*** Opening Input material ***
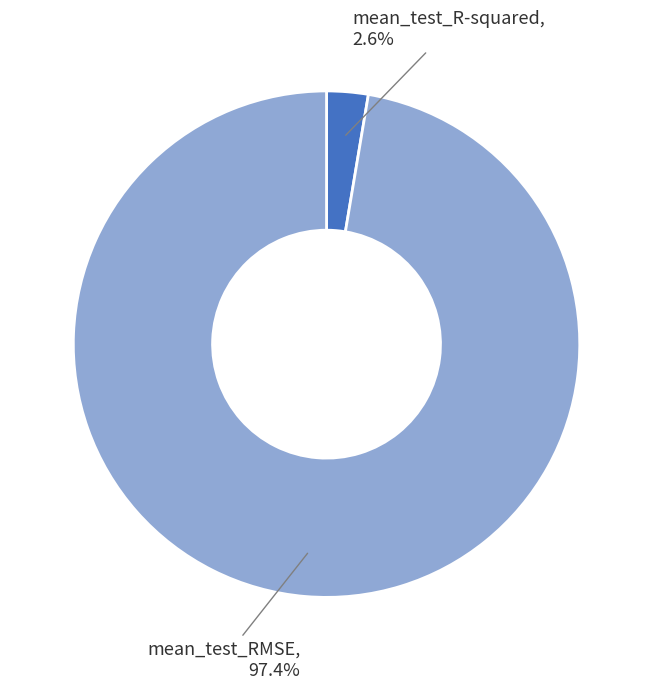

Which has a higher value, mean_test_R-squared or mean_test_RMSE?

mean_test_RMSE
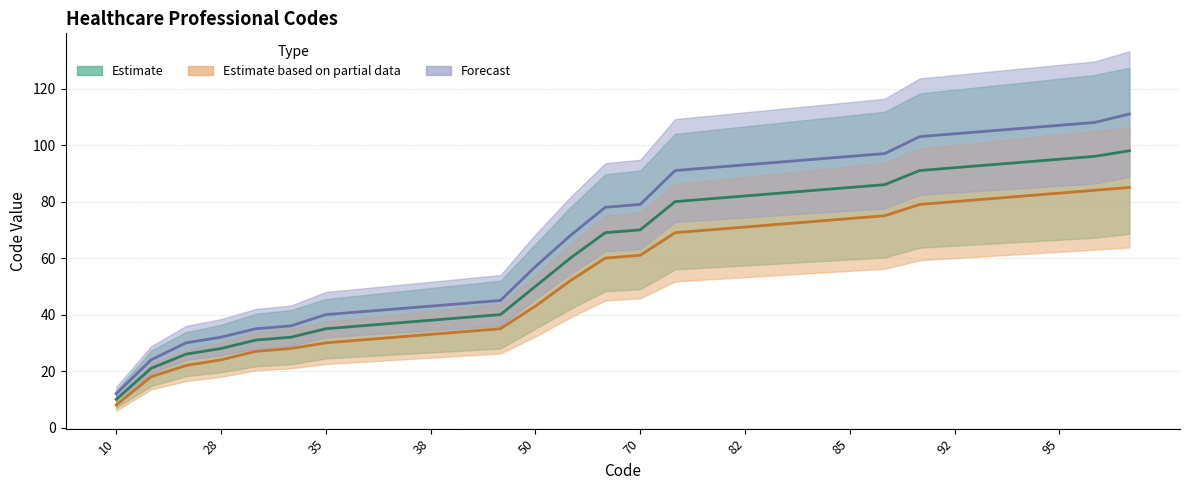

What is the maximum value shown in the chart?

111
*** Closing Input material ***
*** Opening Input material ***
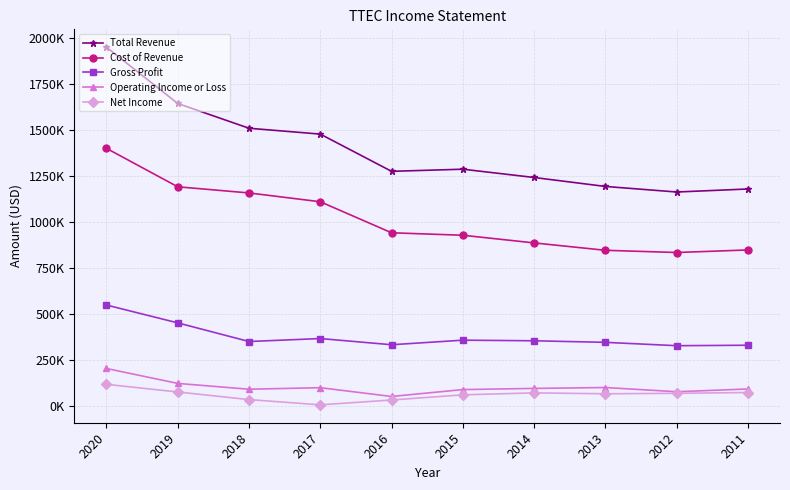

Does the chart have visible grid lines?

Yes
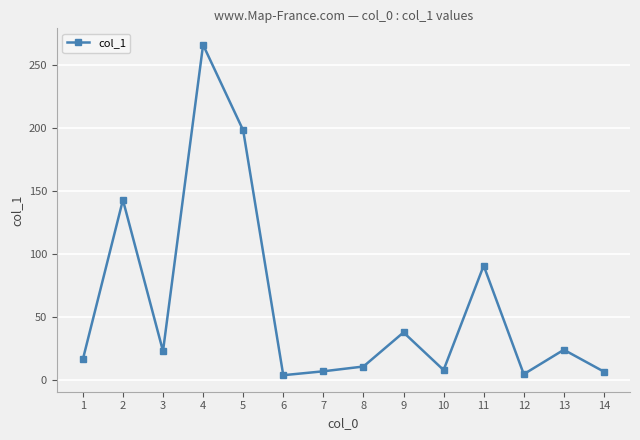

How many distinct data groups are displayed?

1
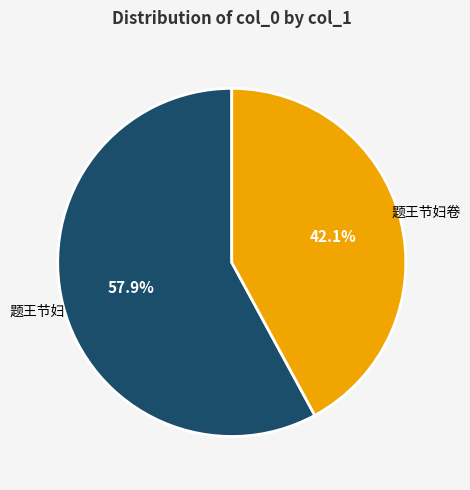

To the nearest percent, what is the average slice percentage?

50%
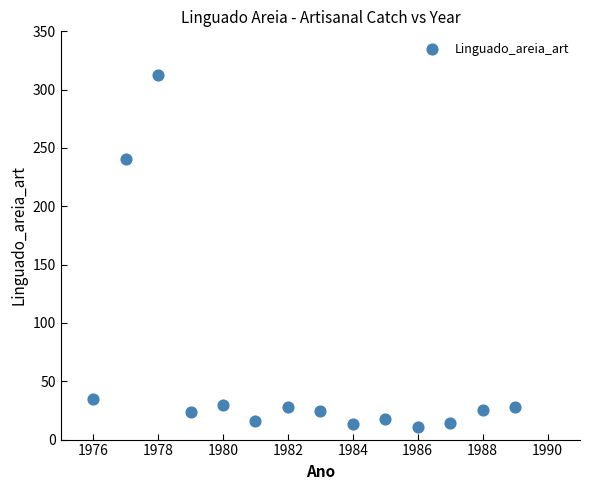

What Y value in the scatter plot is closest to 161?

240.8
*** Closing Input material ***
*** Opening Input material ***
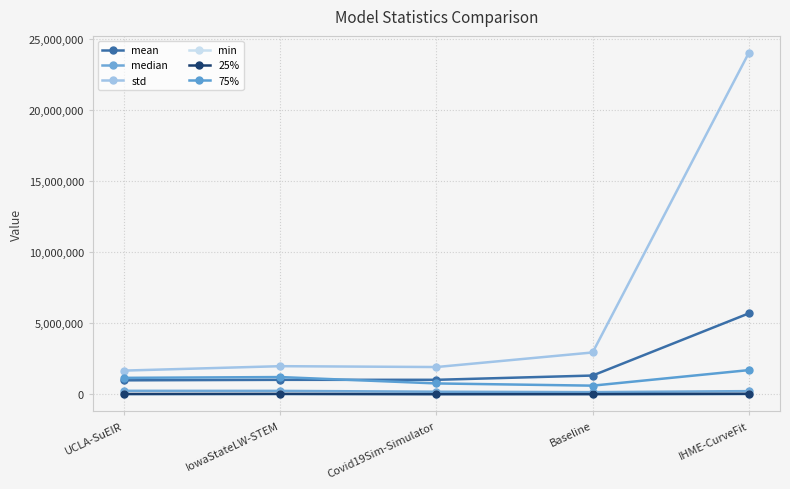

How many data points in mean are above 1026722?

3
*** Closing Input material ***
> **How to complete this task**:
Rewrite the records as a numbered list, starting at the line that contains "How many distinct data groups are displayed?" and stopping after the line that contains "What Y value". Omit blank lines and leave the pictures out.

> **Result of this exercise**:
1. How many distinct data groups are displayed?
2. 1
3. To the nearest percent, what is the average slice percentage?
4. 50%
5. What Y value in the scatter plot is closest to 161?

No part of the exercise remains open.